Transportation time: A little over two hours by train or car.
4. Shenandoah Valley, West Virginia
Welcome to Shenandoah Valley, where fall temperatures hover in the mid-70s. Get a good glimpse of Shenandoah National Park from the Skyline Drive, a 109-mile road. Through September, expect to stumble upon music and food festivals like the Shenandoah Valley Music Festival and annual Apple Butter Celebration. Wine and beer lovers come to sample homegrown grapes and craft beers while adventurers venture into the Shenandoah Caverns, which surprisingly has elevator service. To learn more about the early settlers in this area, don’t skip the Frontier Culture Museum.
Transportation time: Between two and two and a half hours by car.
5. Charlottesville, Virginia
Charlottesville, which also goes by Hooville or C’ville, sits at the eastern foothills of the Blue Ridge Mountains. Explore the city’s rich history at Monticello, Thomas Jefferson’s abode. You don’t have to be a student to appreciate the grounds at the University of Virginia either. Stop by to see architectural gems like the rotunda that was modeled after the Pantheon in Rome. Then, get schooled in American history at Highland, President James Monroe’s home. When you’ve had your fill, hit up the brick-lined Downtown Mall for some shopping.
Transportation time: Two-and-a-half hours by car and three hours by train.
6. Berkeley Springs, West Virginia
For those in need of a little recharging, head to Berkeley Springs in West Virginia. The mineral springs here have been soothing weary travelers since before the Roman Bath House opened in 1930. Rumor has it, George Washington also soaked in the outdoor springs — there’s even a plaque to commemorate it. Antique shops and streets are marked to tell visitors of the former owners in 1776, when the now family-friendly town was founded.
Driving information: Two hours by car.
7. Assateague Island, Maryland
Assateague Island is a 37-mile barrier island where wild horses run free on the beach shores. The myth states that these horses, which were made famous in Marguerite Henry’s book “Misty of Chincoteague,” arrived on the island after surviving a shipwreck. Quick tip: the horses are feral, so don’t get too close. Pick up a few maps at the visitor’s center and learn more about the island’s history. Campsites are also available by the beach. Other activities in the area include RV and bike rentals as well as clamming.

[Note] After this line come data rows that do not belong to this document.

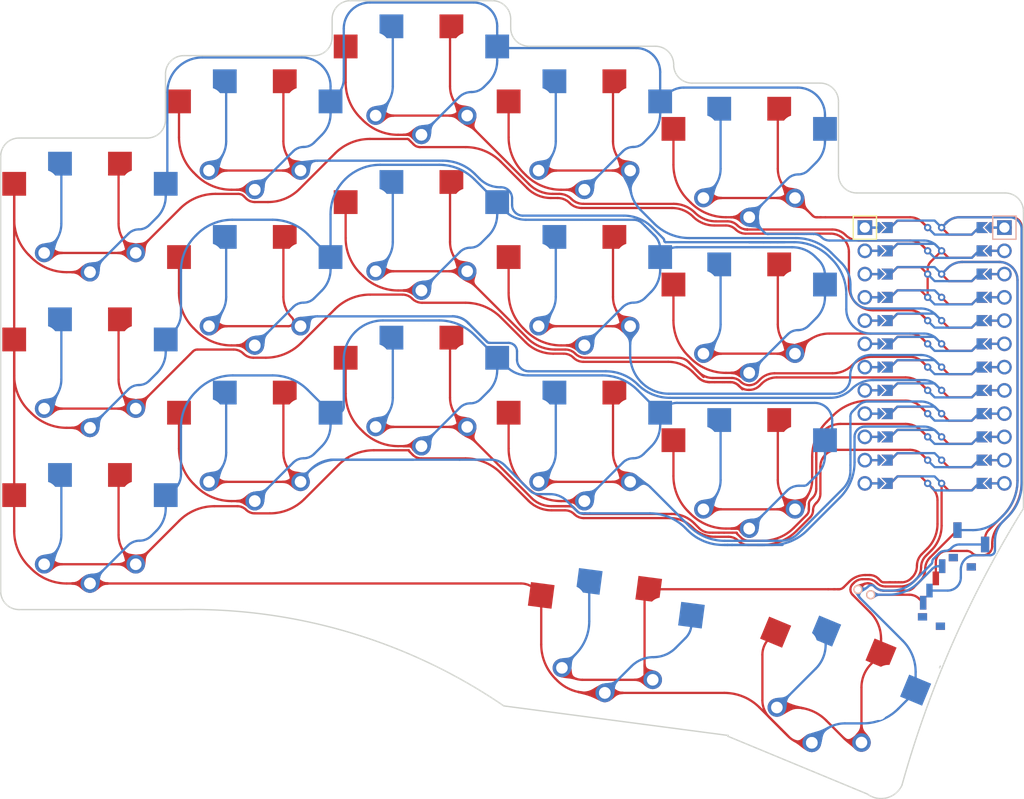
<source format=kicad_pcb>
(kicad_pcb (version 20211014) (generator pcbnew)

  (general
    (thickness 1.6)
  )

  (paper "A3")
  (title_block
    (title "lazy_ferris")
    (rev "v1.0.0")
    (company "Unknown")
  )

  (layers
    (0 "F.Cu" signal)
    (31 "B.Cu" signal)
    (32 "B.Adhes" user "B.Adhesive")
    (33 "F.Adhes" user "F.Adhesive")
    (34 "B.Paste" user)
    (35 "F.Paste" user)
    (36 "B.SilkS" user "B.Silkscreen")
    (37 "F.SilkS" user "F.Silkscreen")
    (38 "B.Mask" user)
    (39 "F.Mask" user)
    (40 "Dwgs.User" user "User.Drawings")
    (41 "Cmts.User" user "User.Comments")
    (42 "Eco1.User" user "User.Eco1")
    (43 "Eco2.User" user "User.Eco2")
    (44 "Edge.Cuts" user)
    (45 "Margin" user)
    (46 "B.CrtYd" user "B.Courtyard")
    (47 "F.CrtYd" user "F.Courtyard")
    (48 "B.Fab" user)
    (49 "F.Fab" user)
  )

  (setup
    (stackup
      (layer "F.SilkS" (type "Top Silk Screen"))
      (layer "F.Paste" (type "Top Solder Paste"))
      (layer "F.Mask" (type "Top Solder Mask") (thickness 0.01))
      (layer "F.Cu" (type "copper") (thickness 0.035))
      (layer "dielectric 1" (type "core") (thickness 1.51) (material "FR4") (epsilon_r 4.5) (loss_tangent 0.02))
      (layer "B.Cu" (type "copper") (thickness 0.035))
      (layer "B.Mask" (type "Bottom Solder Mask") (thickness 0.01))
      (layer "B.Paste" (type "Bottom Solder Paste"))
      (layer "B.SilkS" (type "Bottom Silk Screen"))
      (copper_finish "None")
      (dielectric_constraints no)
    )
    (pad_to_mask_clearance 0)
    (pcbplotparams
      (layerselection 0x00010fc_ffffffff)
      (disableapertmacros false)
      (usegerberextensions false)
      (usegerberattributes true)
      (usegerberadvancedattributes true)
      (creategerberjobfile true)
      (svguseinch false)
      (svgprecision 6)
      (excludeedgelayer true)
      (plotframeref false)
      (viasonmask false)
      (mode 1)
      (useauxorigin false)
      (hpglpennumber 1)
      (hpglpenspeed 20)
      (hpglpendiameter 15.000000)
      (dxfpolygonmode true)
      (dxfimperialunits true)
      (dxfusepcbnewfont true)
      (psnegative false)
      (psa4output false)
      (plotreference true)
      (plotvalue true)
      (plotinvisibletext false)
      (sketchpadsonfab false)
      (subtractmaskfromsilk false)
      (outputformat 1)
      (mirror false)
      (drillshape 1)
      (scaleselection 1)
      (outputdirectory "")
    )
  )

  (net 0 "")
  (net 1 "P8")
  (net 2 "GND")
  (net 3 "P5")
  (net 4 "P2")
  (net 5 "P14")
  (net 6 "P18")
  (net 7 "P20")
  (net 8 "P7")
  (net 9 "P4")
  (net 10 "P0")
  (net 11 "P15")
  (net 12 "P19")
  (net 13 "P21")
  (net 14 "P6")
  (net 15 "P3")
  (net 16 "P1")
  (net 17 "P9")
  (net 18 "P10")
  (net 19 "RAW")
  (net 20 "RST")
  (net 21 "VCC")
  (net 22 "P16")
  (net 23 "pos")

  (footprint "lib:bat" (layer "F.Cu") (at 102.571895 6.840827 -112.5))

  (footprint "Button_Switch_SMD:SW_SPDT_PCM12" (layer "F.Cu") (at 111.302323 6.668716 62.5))

  (footprint "PG1350" (layer "F.Cu") (at 36 -43))

  (footprint "PG1350" (layer "F.Cu") (at 18 -34 180))

  (footprint "PG1350" (layer "F.Cu") (at 18 0 180))

  (footprint "PG1350" (layer "F.Cu") (at 90 -23 180))

  (footprint "PG1350" (layer "F.Cu") (at 18 0))

  (footprint "PG1350" (layer "F.Cu") (at 75 12 -7.5))

  (footprint "PG1350" (layer "F.Cu") (at 18 -34))

  (footprint "Button_Switch_SMD:SW_SPST_B3U-1000P" (layer "F.Cu") (at 114.251706 0.854841 -27.5))

  (footprint "PG1350" (layer "F.Cu") (at 72 -43 180))

  (footprint "PG1350" (layer "F.Cu") (at 36 -9))

  (footprint "ProMicro" (layer "F.Cu") (at 110.25 -19 -90))

  (footprint "PG1350" (layer "F.Cu") (at 90 -40 180))

  (footprint "PG1350" (layer "F.Cu") (at 36 -26))

  (footprint "PG1350" (layer "F.Cu") (at 90 -6 180))

  (footprint "PG1350" (layer "F.Cu") (at 18 -17))

  (footprint "PG1350" (layer "F.Cu") (at 54.2 -32))

  (footprint "PG1350" (layer "F.Cu") (at 72 -26 180))

  (footprint "PG1350" (layer "F.Cu") (at 75 12 172.5))

  (footprint "PG1350" (layer "F.Cu") (at 72 -43))

  (footprint "PG1350" (layer "F.Cu") (at 36 -43 180))

  (footprint "PG1350" (layer "F.Cu") (at 18 -17 180))

  (footprint "PG1350" (layer "F.Cu") (at 54.2 -49 180))

  (footprint "PG1350" (layer "F.Cu") (at 90 -6))

  (footprint "PG1350" (layer "F.Cu") (at 54.2 -32 180))

  (footprint "PG1350" (layer "F.Cu") (at 54.2 -15))

  (footprint "PG1350" (layer "F.Cu") (at 54.2 -49))

  (footprint "PG1350" (layer "F.Cu") (at 72 -26))

  (footprint "PG1350" (layer "F.Cu")
    (tedit 5DD50112) (tstamp c600f7d0-354b-491a-8ec8-8b5e96aeb4b0)
    (at 90 -40)
    (attr through_hole)
    (fp_text reference "S29" (at 0 0) (layer "F.SilkS") hide
      (effects (font (size 1.27 1.27) (thickness 0.15)))
      (tstamp 3b9aedd4-3c25-4703-bcb0-3064cf09e335)
    )
    (fp_text value "" (at 0 0) (layer "F.SilkS") hide
      (effects (font (size 1.27 1.27) (thickness 0.15)))
      (tstamp 3f1f3abb-228a-4ce7-9a5b-9219269889c8)
    )
    (fp_line (start 6 7) (end 7 7) (layer "Dwgs.User") (width 0.15) (tstamp 0f101bef-253d-465a-8265-5dd86810c084))
    (fp_line (start -9 -8.5) (end 9 -8.5) (layer "Dwgs.User") (width 0.15) (tstamp 221f5eaf-ab65-4db1-aa7f-7fbaec8c9521))
    (fp_line (start 7 -7) (end 7 -6) (layer "Dwgs.User") (width 0.15) (tstamp 2e45a492-accc-4e79-8b13-4e9be6d4789c))
    (fp_line (start 7 -7) (end 6 -7) (layer "Dwgs.User") (width 0.15) (tstamp 31f210a5-5e4d-445e-8840-539d2fef3945))
    (fp_line (start 7 6) (end 7 7) (layer "Dwgs.User") (width 0.15) (tstamp 37e749d1-f3d8-41b0-b8b1-aef014246f98))
    (fp_line (start -6 -7) (end -7 -7) (layer "Dwgs.User") (width 0.15) (tstamp 4777aba2-430e-4f7e-a112-dc448ab72edb))
    (fp_line (start 9 -8.5) (end 9 8.5) (layer "Dwgs.User") (width 0.15) (tstamp 9f86ca8b-21a3-4ae8-b8ba-80fc76881908))
    (fp_line (start -7 7) (end -6 7) (layer "Dwgs.User") (width 0.15) (tstamp b1bfe57d-0078-49e6-b3c1-10ff3efcdfe2))
    (fp_line (start 9 8.5) (end -9 8.5) (layer "Dwgs.User") (width 0.15) (tstamp b45687e7-0302-4ee2-a59f-8e52db23c8d9))
    (fp_line (start -7 7) (end -7 6) (layer "Dwgs.User") (width 0.15) (tstamp b7a42ace-9ed5-4036-97ba-18fabfee918a))
    (fp_line (start -9 8.5) (end -9 -8.5) (layer "Dwgs.User") (width 0.15) (tstamp dfbecdf4-4e57-4e4c-96a3-41754a1f1a4c))
    (fp_line (start -7 -6) (end -7 -7) (layer "Dwgs.User") (width 0.15) (tstamp fb1796c4-1a15-409f-b50c-9d957cabf5e0))
    (pad "" np_thru_hole circle locked (at 0 -5.95) (size 3 3) (drill 3) (layers *.Cu *.Mask) (tstamp 0b404cde-fb65-4ab2-9b52-25b22ed0104d))
    (pad "" np_thru_hole circle locked (at 5.5 0) (size 1.7018 1.7018) (drill 1.7018) (layers *.Cu *.Mask) (tstamp 3086ee02-865c-4e7f-8f8d-0c7030158988))
    (pad "" np_thru_hole circle locked (at 5 -3.75) (size 3 3) (drill 3) (layers *.Cu *.Mask) (tstamp 339d8317-fc30-4932-917b-e29f2a7b17f4))
    (pad "" np_thru_hole circle locked (at 0 0) (size 3.429 3.429) (drill 3.429) (layers *.Cu *.Mask) (tstamp 4815e457-1485-4bbe-a4d1-58e404e97a88))
    (pad "" np_thru_hole circle locked (at -5 -3.75) (size 3 3) (drill 3) (layers *.Cu *.Mask) (tst
... [730180 chars truncated]
</source>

For gorgeous views, climb to the top of the 142-foot-tall Assateague Lighthouse.
Transportation time: Just under three hours by car.
8. Lancaster, Pennsylvania
Did you know that Lancaster was the capital of Pennsylvania until 1812? Today, the town is likely best known for its Amish community. Take a tour of the area and see the horse-drawn buggies or buy wares from the Lancaster Central Market downtown. Amusement parks like Hersheypark and Dutch Wonderland are a hit among families traveling with kids. And theater buffs will appreciate the 164-year-old Fulton Theatre.
Transporation time: About two-and-a-half hours by car and more than four hours by train.